Provost Patrick Prendergast, an engineer by trade, could do little to hide his delight as the €60 million Engineering, Energy and Environment (E3) Institute was announced this week.
The new project, which has received a €15 million backing from the government, represents everything Prendergast has stood for during his tenure – innovation, philanthropic success and a dogged determination to “not be caught napping” in the headwinds of a funding crisis and an increasingly competitive global third-level sector.
However, the project also tells us two things about Irish higher education. The first is that the government’s fetishisation of STEM shows no sign of diminishing. Prendergast put that irony best himself in a speech two weeks ago, when he said that Trinity’s success in the arts and humanities reflects Ireland’s own success: “The main reason why our small country is known around the world is for literature and arts”. Unfortunately, funding still doesn’t reflect this.
But more crucially, E3 reveals something of the demarcation between Ireland’s ambitions and wider government policy. When it comes to efforts to attract students – E3 will apparently boost student numbers in Trinity by 10 per cent – the Department of Education seems indefatigable, rebranding institutes of technology to make them more amenable to an international audience and setting ever-loftier non-EU student targets for Irish universities. Colleges, starved of funding for close to a decade, have been happy to oblige.

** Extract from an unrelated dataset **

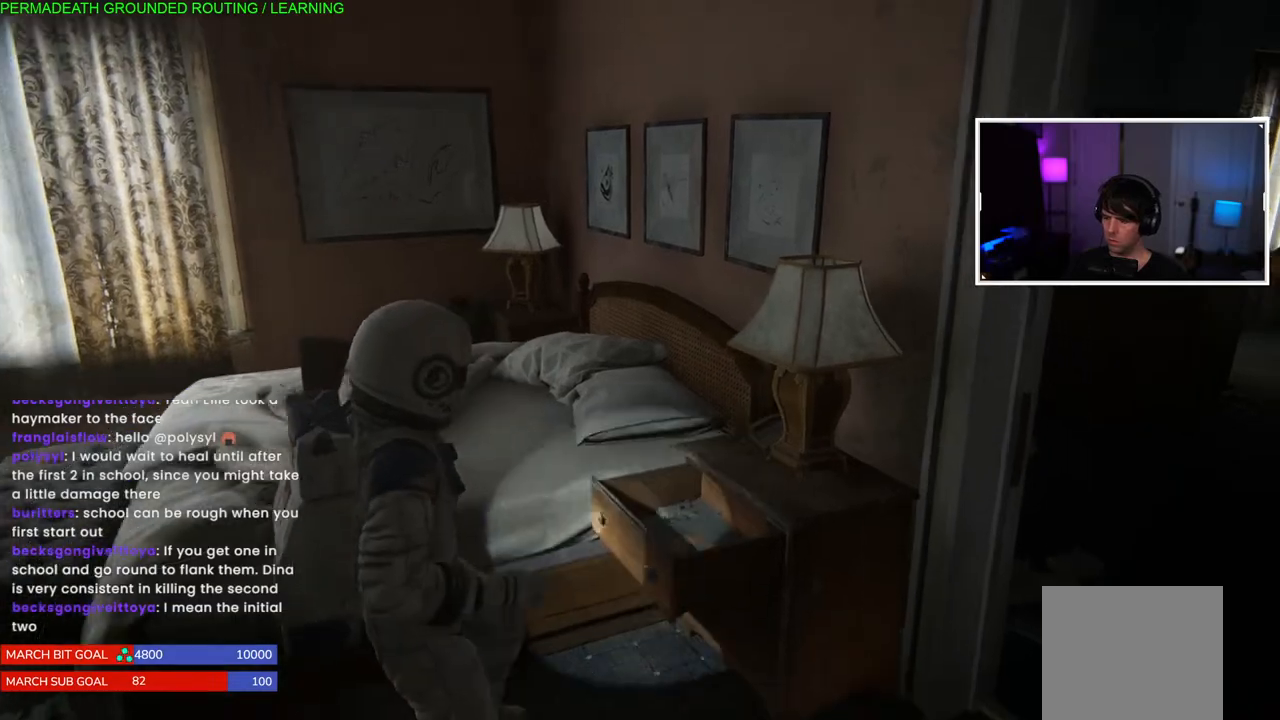
{"buttons": ["L1"], "left_stick": "up-left", "right_stick": "center", "events": [[83, "L1", "down"], [83, "right_stick", "left"], [367, "right_stick", "center"]]}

Yet this energetic bid to attract students has not been matched by any efforts to accommodate them or support them. The government is still dogmatically refusing to build student accommodation, leaving it to private providers that are showing little sign of curbing their extortionate rates.
While Dublin Institute of Technology is building on-campus accommodation at Grangegorman, it won’t be ready until 2020, even as the area becomes a hotspot for student housing companies. But even DIT’s accommodation could cost students nearly €900 a month. In Trinity, accommodations plans for the new campus at Grand Canal Dock are far from well defined.
This isn’t to discourage grand projects or ambition. However, too often students – under more pressure than ever – can seem like an afterthought.